Tutti e tre questi approcci nascono dall’identificazione di uno o più KPI condivisi tra marketing e finanza, la cui scelta dipenderà dal modello di business e dal settore di riferimento. Per esempio, tra i brand e-commerce vediamo oggi sempre più attenzione al ritorno sulla spesa pubblicitaria incrementale (iROAS). Le aziende omnicanale uniscono KPI digitali a quelli offline, come le vendite in negozio. Nel largo consumo i brand monitorano tipicamente le vendite incrementali.
Falso mito 3: “L’impatto a lungo termine del marketing è impossibile da misurare e non interessa alla finanza.”

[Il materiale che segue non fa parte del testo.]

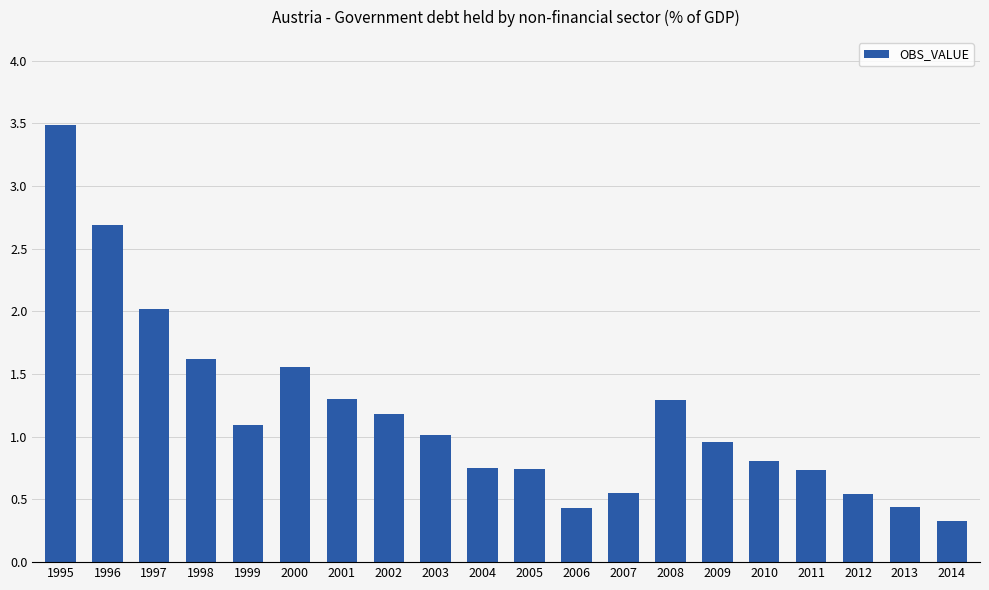

Does the chart contain stacked bars?

No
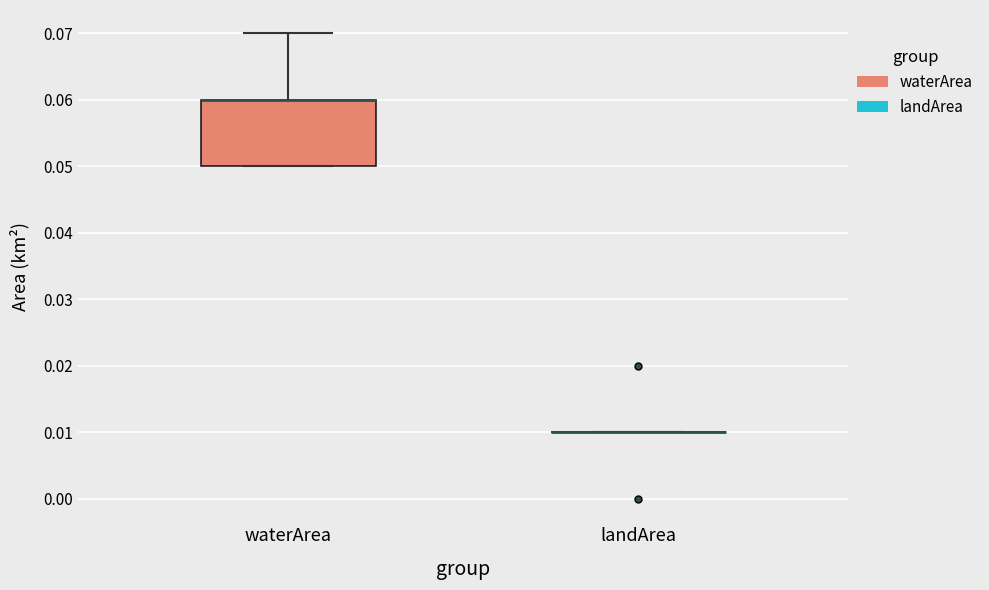

Reading left to right, transcribe this box plot: for each box, give where its median line is, the range the box spans, and where its two whiskers end, as read against the y-axis. The values are not printed on the chart, so give them approximately, as read against the axis.

waterArea: median 0.06 (drawn on the box's upper edge), box 0.05 to 0.06, whiskers 0.05 to 0.07
landArea: box collapsed to a line at 0.01, whiskers 0.01 to 0.01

La percezione comune è che gli investimenti nel brand building siano intangibili e non possano essere quantificati finanziariamente. Questo porta alla convinzione che tentare di discutere il loro ritorno sugli investimenti con il dipartimento di finanza sia futile e, di conseguenza, alla loro sotto-prioritizzazione.
La difficoltà nel misurare gli investimenti di brand complica la giustificazione delle spese di marketing ai dirigenti, in particolare per le iniziative che non hanno collegamenti immediati con le vendite.
Per esempio, un CFO italiano del settore fashion riporta la difficoltà nel quantificare l’impatto a lungo termine in modo strutturato e affidabile, non la sua inesistenza o irrilevanza.5
Diversi studi, tuttavia, dimostrano che l’impatto a lungo termine è reale e cruciale per la crescita sostenibile delle aziende. Ed è pienamente misurabile con gli strumenti giusti.
Come riportato nell’analisi di Deloitte, recenti studi hanno dimostrato che le campagne di marketing producono effetti che si estendono ben oltre il breve termine, influenzando significativamente le vendite a lungo termine, con un impatto che può eguagliare o persino superare i risultati a breve termine.6
La soluzione a questa sfida risiede nell’adozione di un framework integrato di strumenti di misurazione avanzati.
- Marketing Mix Modeling (MMM) è fondamentale per valutare l’efficacia olistica e a lungo termine degli investimenti media, inclusi quelli sui media tradizionali, isolando il loro impatto da fattori esterni come la stagionalità o le condizioni macroeconomiche. Gli econometrici di ultima generazione, come Meridian, offrono una visione granulare della contribuzione dei canali tradizionali e digitali e aiutano a evidenziare le sinergie tra essi.
- Test di incrementalità che rappresentano il “gold standard” per misurare l’impatto incrementale direttamente generato dalle campagne e per calibrare l’accuratezza dei modelli econometrici e di attribuzione;
- Modelli di attribuzione che forniscono dati in tempo reale, ideali per ottimizzazioni quotidiane e a breve termine nel mondo digitale.
Insieme, questi modelli consentono decisioni informate e basate sui dati, ottimizzando sia le tattiche a breve termine che le strategie a lungo termine.
Oggi per trasformare il marketing da voce costo a investimento, CFO e CMO devono prioritariamente adottare un framework di misurazione unificato, che bilanci obiettivi a breve e lungo termine e integri tutti i canali. È essenziale che promuovano budget agili, consentendo riallocazioni basate su insight di performance in tempo reale. Infine, devono sfruttare strumenti avanzati come il Marketing Mix Modeling e i test di incrementalità per quantificare l’impatto a lungo termine, garantendo decisioni informate e data-driven.